Those pleco caves looked pretty cool. Have you figured out what it is made out of? I have seen bathroom tiles at Home Depot that are that shape and size but I don't think they are any where near as heavy as those caves are.

Lee


----------



## Liquid_Pyro (Oct 2, 2009)

If you need some pleco caves let me know the sizes and we might be able to work something out.

As far as the auction, I picked up a few sherry shrimp and some x-mas moss for them


----------



## Hack02 (Jul 2, 2008)

I didn't really take that close a look, but I think it's slate tiles. I'll take a look tonight when I get home.



Lee_D said:


> Hey Hack02,
> 
> Those pleco caves looked pretty cool. Have you figured out what it is made out of? I have seen bathroom tiles at Home Depot that are that shape and size but I don't think they are any where near as heavy as those caves are.
> 
> Lee


----------



## Dis (Apr 16, 2010)

Pyro is that you Alex, its Senan lol


----------



## Bwhiskered (Oct 2, 2008)

The slate pleco caves were mine and made by me. I have been experimenting with making tapered caves. It requires free hand cutting with a tile saw. I may have some more in the Brant Club auction on March 26th.


----------



## Dis (Apr 16, 2010)

Hey, im pretty sure the auction is on Sunday March 27th.

here's the link:

http://www.brantaquariumsociety.ca/index.php?q=sa

Bwiskered what else are you bringing to the auction? Is it as big as the hamilton one?


----------



## Lee_D (Jun 11, 2010)

Hey Bwhiskered,

I thought those caves were a good idea. I'm sure if you take a few to the Brant auction they will go pretty quick. Somebody up near the front picked up atleast three of them before anyone else was able to out bid him. Looked like the top price was about ten bucks. It's not that common to find caves with flat bottoms, just about everything I see is round like a flower pot or irregular plastic.

Lee


----------



## Bwhiskered (Oct 2, 2008)

Dis said:


> Hey, im pretty sure the auction is on Sunday March 27th.
> 
> here's the link:
> 
> ...


Oops! Your right it is Sunday March 27th. The cheap companies I deal with sent me 3 desk calendars last year and none this year. It's all their fault.

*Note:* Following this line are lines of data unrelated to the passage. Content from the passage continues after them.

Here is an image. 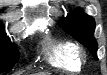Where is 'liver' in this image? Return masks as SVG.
Here are the masks:
<instances>
[{
	"instance_id": "liver-1",
	"label": "liver",
	"mask_w": 107,
	"mask_h": 75,
	"mask_svg": "<svg viewBox=\"0 0 107 75\" xmlns=\"http://www.w3.org/2000/svg\"><path fill=\"white\" fill-rule=\"evenodd\" d=\"M37 75H50L49 73H39Z\"/></svg>"
}]
</instances>
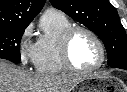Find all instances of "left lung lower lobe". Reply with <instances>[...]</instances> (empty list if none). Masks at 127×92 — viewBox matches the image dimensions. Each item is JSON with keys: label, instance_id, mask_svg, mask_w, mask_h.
Returning a JSON list of instances; mask_svg holds the SVG:
<instances>
[{"label": "left lung lower lobe", "instance_id": "0a47b994", "mask_svg": "<svg viewBox=\"0 0 127 92\" xmlns=\"http://www.w3.org/2000/svg\"><path fill=\"white\" fill-rule=\"evenodd\" d=\"M113 68H121V69L127 70V63H122V64H120L118 66L113 67Z\"/></svg>", "mask_w": 127, "mask_h": 92}]
</instances>
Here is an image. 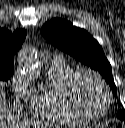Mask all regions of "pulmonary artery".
<instances>
[{"label":"pulmonary artery","mask_w":125,"mask_h":128,"mask_svg":"<svg viewBox=\"0 0 125 128\" xmlns=\"http://www.w3.org/2000/svg\"><path fill=\"white\" fill-rule=\"evenodd\" d=\"M54 60H62V57L61 56H57Z\"/></svg>","instance_id":"1"}]
</instances>
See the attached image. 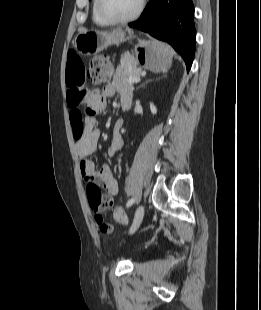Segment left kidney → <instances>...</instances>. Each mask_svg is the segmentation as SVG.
Listing matches in <instances>:
<instances>
[{
  "mask_svg": "<svg viewBox=\"0 0 261 310\" xmlns=\"http://www.w3.org/2000/svg\"><path fill=\"white\" fill-rule=\"evenodd\" d=\"M150 110H151L152 114H156L157 113V109H156V107L154 106L153 103H150Z\"/></svg>",
  "mask_w": 261,
  "mask_h": 310,
  "instance_id": "1",
  "label": "left kidney"
}]
</instances>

The Brant auction is often just as big and the prices are some what lower on many items. All auctions are hard to predict. Brantford auction draws many people from South Western Ontario and therefore other species of fish can sometimes be found.

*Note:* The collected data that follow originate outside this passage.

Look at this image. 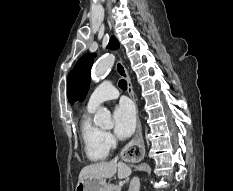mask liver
Wrapping results in <instances>:
<instances>
[{
  "label": "liver",
  "mask_w": 233,
  "mask_h": 191,
  "mask_svg": "<svg viewBox=\"0 0 233 191\" xmlns=\"http://www.w3.org/2000/svg\"><path fill=\"white\" fill-rule=\"evenodd\" d=\"M118 171V178L124 179L130 176L131 168L123 162L116 161L98 162L85 166L79 174V180L85 178L106 179L112 178Z\"/></svg>",
  "instance_id": "liver-1"
}]
</instances>
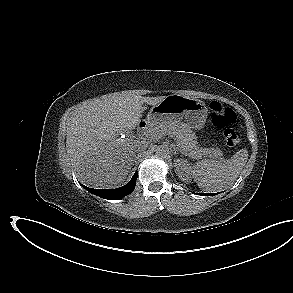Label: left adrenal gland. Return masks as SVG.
Listing matches in <instances>:
<instances>
[{"label": "left adrenal gland", "mask_w": 293, "mask_h": 293, "mask_svg": "<svg viewBox=\"0 0 293 293\" xmlns=\"http://www.w3.org/2000/svg\"><path fill=\"white\" fill-rule=\"evenodd\" d=\"M180 149H178L177 147H173V151H174V155L179 151ZM181 151V150H180Z\"/></svg>", "instance_id": "a2214340"}]
</instances>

Besides some cave I will most likely have some corys and plecos as well as a mix mash of other fish and plants.


----------



## Angelic (Sep 13, 2010)

Hack02 said:


> Most of the auctions I've been to you can get angels fish pretty cheap, not this one. I think on avg 4 koi's(loonie size) were going for around $26(still a good price). While i was there apistos (2 caucs and 1 hongsloi) went for over $20/pr.
> 
> Another great auction run by HDAS.


I was surprised too, I mean, it still wanst a bad price for the kois but the last auction that was held there I went to and got really nice full grown angels for ten dollars. I got some of those kois actually, and I paid 17 for them but they are still really nice so I cant complain. Also got some plants,a light fixture and some longfin panda corys. I didn't get to stay till the end because I had to work but I wonder who got that tank setup that was in that raffle


----------



## Bwhiskered (Oct 2, 2008)

Auctions are not all about buying things cheap. Some people recognized the Koi Angels as being Angels Plus strain which is a good quality with lots of red.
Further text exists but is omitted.